Understanding How Fault Detection And Diagnostics (FDD) Tool Works
October 16, 2013
Today's tip from
Building Operating Management comes from Jim Sinopoli of Smart Buildings LLC. With interest growing, facility managers should understand how fault detection and diagnostics (FDD) tools work.
FDD is an analytic tool that identifies faults in HVAC systems and provides advice about how to address those problems.
More technically, fault detection and diagnostics is based on research into faults in HVAC systems and the development of hierarchical relationships and rules between the different equipment and processes that make up the HVAC system.
A key relationship is between “source" and "load." A chilled water plant supplying air handling units is one relationship: The chilled water plant is the single "source" and the air handling units are multiple "loads." Another relationship is an air handling unit delivering supply air to terminal units: The air handling unit is the single "source" and the terminal units are the multiple "loads." It is these relationships and the rules within the relationships that are at the core of fault detection and diagnostics.
Fault detection and diagnostics tools basically monitor the data points in the HVAC control system in real-time (temperatures, flows, pressures, actuator control signals, etc.) and then apply a set of rules.
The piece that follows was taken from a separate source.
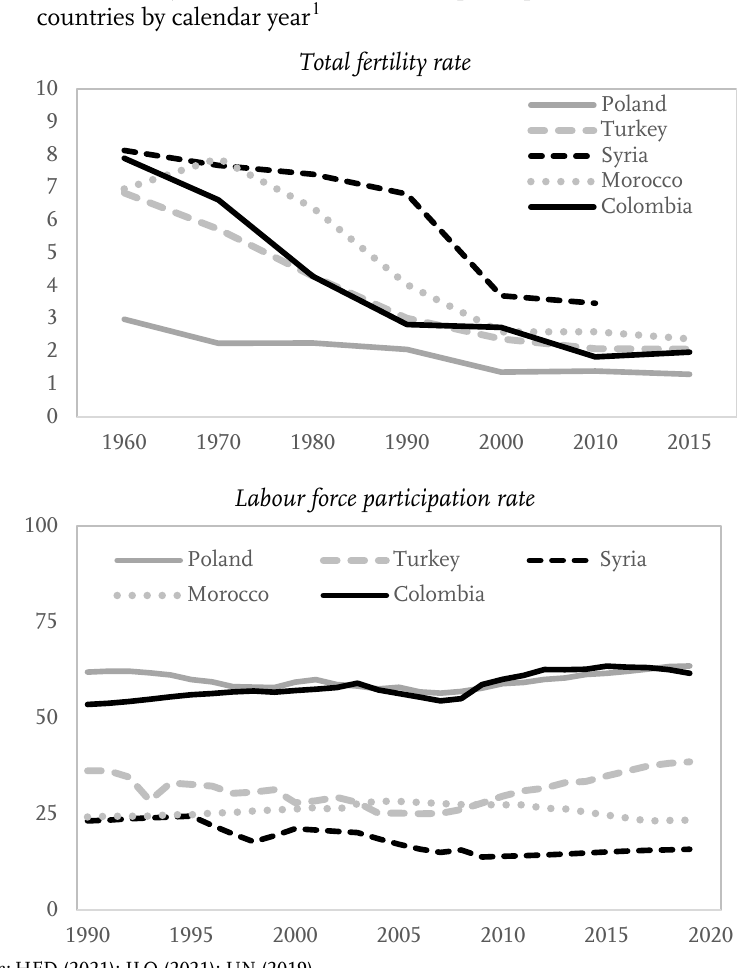
Figure 3 : Total fertility rate and labour force participation rate in selected origin countries by calendar year 1 Total fertility rate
For example, there is a set of rules for systems consisting of a chiller, a boiler, air handling units receiving hot and chilled water, and terminal units receiving supply air from the air handling units. A different set of rules would be applied if there was staged heating and cooling directly at the air handling unit or for single-zone air handling units. There are also different rules for the same equipment based on the state of the equipment. For example a chiller will have a certain set of rules when it is off, another set of rules at start-up and still another during its steady state. The analytics tool will identify a fault if the real time data doesn't conform to the rules or the optimal relationship.
Usually the tool would see faults in both the "source" and the "load," but the assumption is that the real problem is a fault in the "source," so the faults in the "load" should be suppressed. A simple example is a chiller supplying water that is too warm to an air handler. The air handler's cooling coil valve then becomes 100 percent open and supply air temperature is above set point, resulting in the VAV not being able to maintain air temperature in its zone. The software would get faults for all three pieces of equipment (chiller, air handling unit and VAV), but suppress the faults for the "loads" — the air handler and the VAVs.
The real beauty of the rule-based approach is the simplicity and transparency of the rules and the identification of the causality. Because most of the data points in a building are related to HVAC systems, there's just more data to analyze resulting in more reliable results.